Having spent so long on the modified sump, there wasn't much to do here other than fill the engine up. As you can see, the external sight glass has worked fairly well, albeit at this rather early stage, making the oil level pleasingly easy to identify.

The external sight glass also acts as the return line for the air/oil separator...

  ... which is now properly mounted with some brackets to mount it to the catch tank, and the catch tank now has the K&N crankcase breather on top rather than just having some holes drilled in the top.

Time will tell whether this set-up will prevent the edge from spitting its oil out as soon as it's driven hard. If it does, then it may be necessary to add a breather line from the cylinder head and into the air/oil separator. But I'd rather not do that unless it's really necessary.

Engine ignition in T-10 (hours) - battery

The last pre-ignition job was to fit the battery, which I have ended up placing in the highly inconvenient position I'd thought of earlier, wedged firmly between the side-panel in the engine bay, the master cylinders and the engine mount. It's also held in place by some ali angle rivetted into place, and two straps made from the customary 1" ali strip and 3mm self-adhesive foam rubber strips.  

Engine ignition in T-10 (hours) - final preparations

  Then all that was necessary was to do a bit of jury wiring - cobbling the fuel pump to the bike's fuel pump relay, twisting various wires in the bike loom together, and reducing the controls on the bike loom to 1 button and 1 switch - the switch turned on the ignition, and the button started it.

I hooked up the bike loom to my jump start box (the large yellow box balancing precariously on the chassis), and wired up the oil pressure sender/low pressure switch to a multimeter so I could check the oil pressure. It seemed to take ages to get oil pressure (at least sufficient to make the low pressure switch go off) but it turned out that the switch only turns off at 1.25 bar, and according to the pressure sender I was getting just under 1 bar on cranking the engine, hence the switch staying on.

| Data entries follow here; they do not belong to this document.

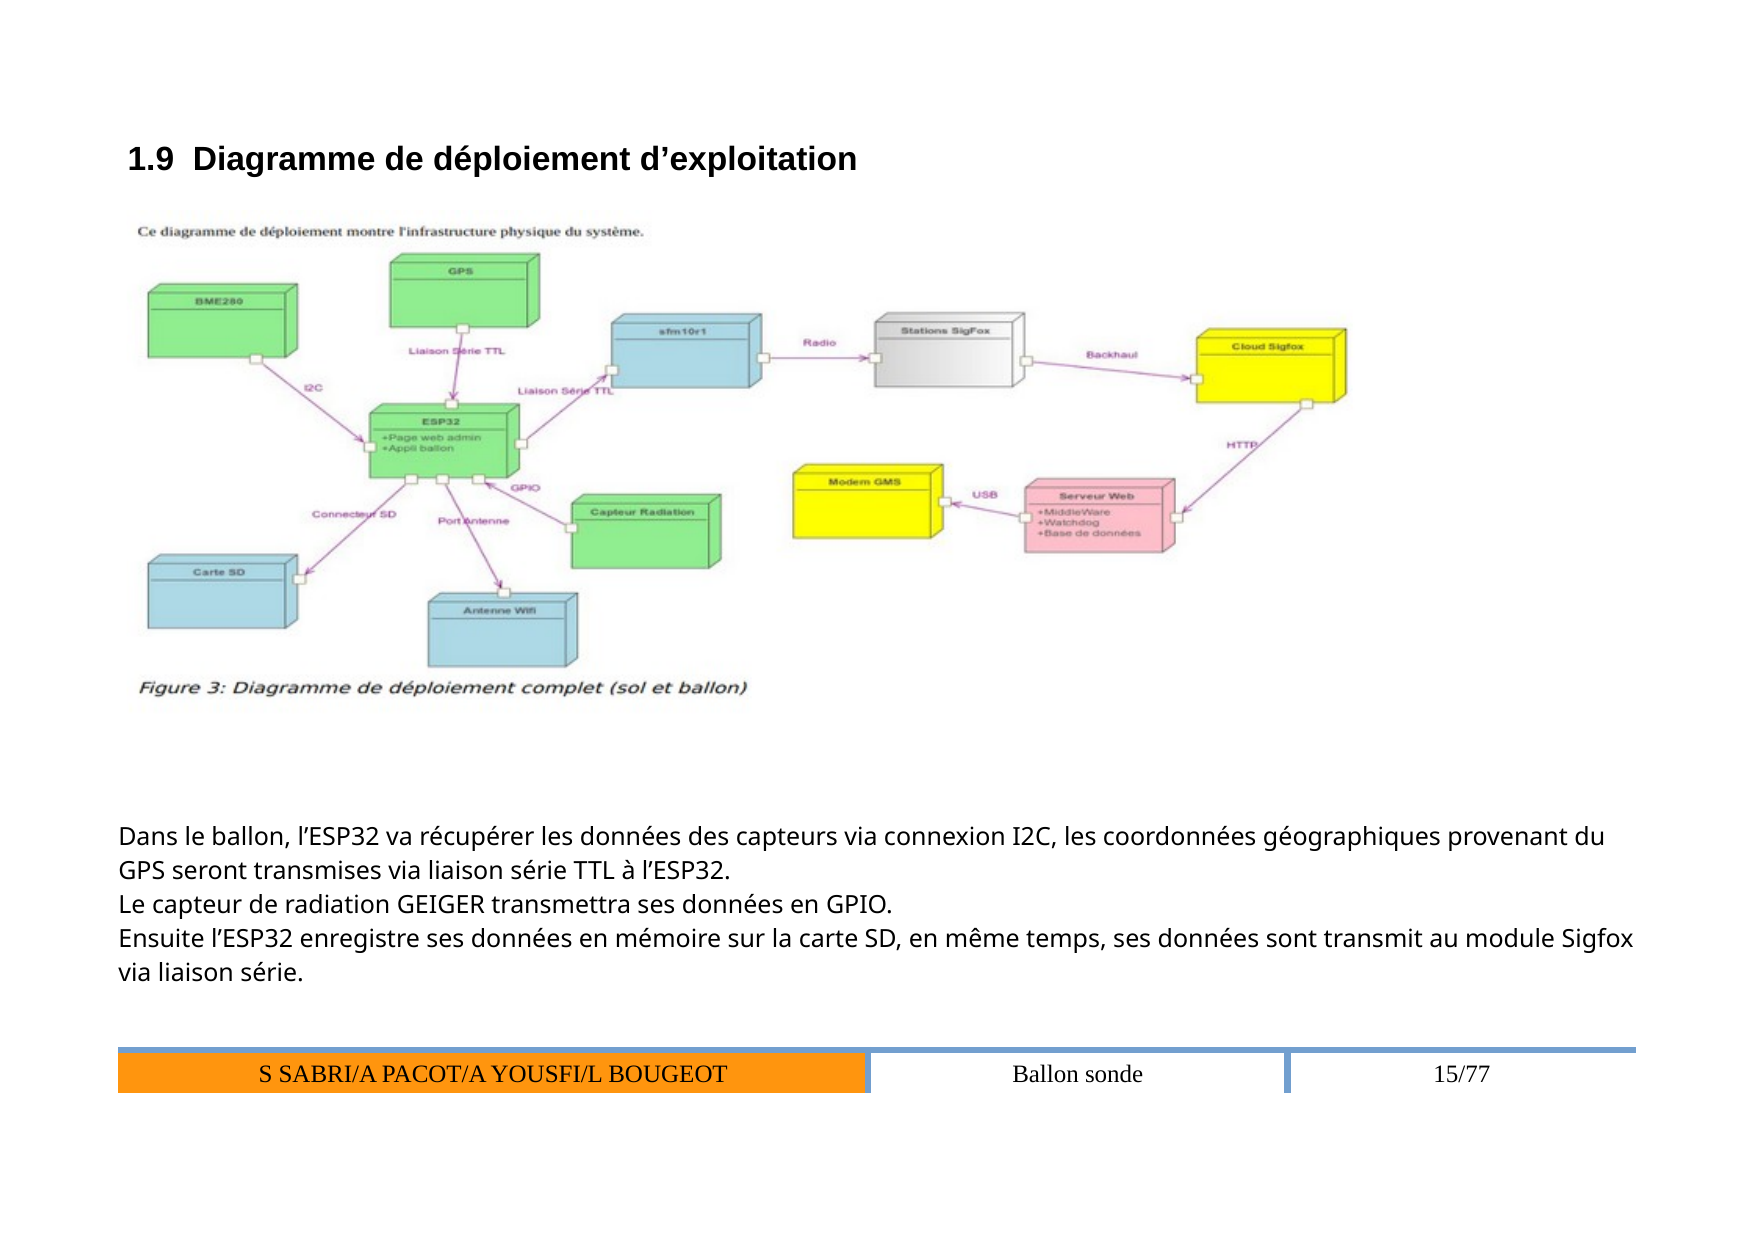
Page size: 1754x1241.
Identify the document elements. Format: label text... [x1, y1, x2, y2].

subtitle Diagramme de déploiement d’exploitation [118, 139, 1636, 178]
text Ensuite l’ESP32 enregistre ses données en mémoire sur la carte SD, en même temps, ses données sont transmit au module Sigfox via liaison série. [118, 920, 1636, 988]
picture [126, 210, 1381, 728]
text Dans le ballon, l’ESP32 va récupérer les données des capteurs via connexion I2C, les coordonnées géographiques provenant du GPS seront transmises via liaison série TTL à l’ESP32. [118, 818, 1636, 886]
text Le capteur de radiation GEIGER transmettra ses données en GPIO. [118, 886, 1636, 920]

The engine didn't start first time - I'd left a few wires unconnected which needed to be connected, the plugs were fouled and needed to be changed, and once I'd done all that the jump start box went flat so I had to connect everything up to the newly-fitted and charged battery.

On the 8th attempt, however, the engine burbled into life.

So now it's a question of taking apart the jury-rigged wiring, taking the bike loom apart and splicing the bike loom into the dashboard room and the (as yet unmade) 'rest of the loom' loom. Can't wait.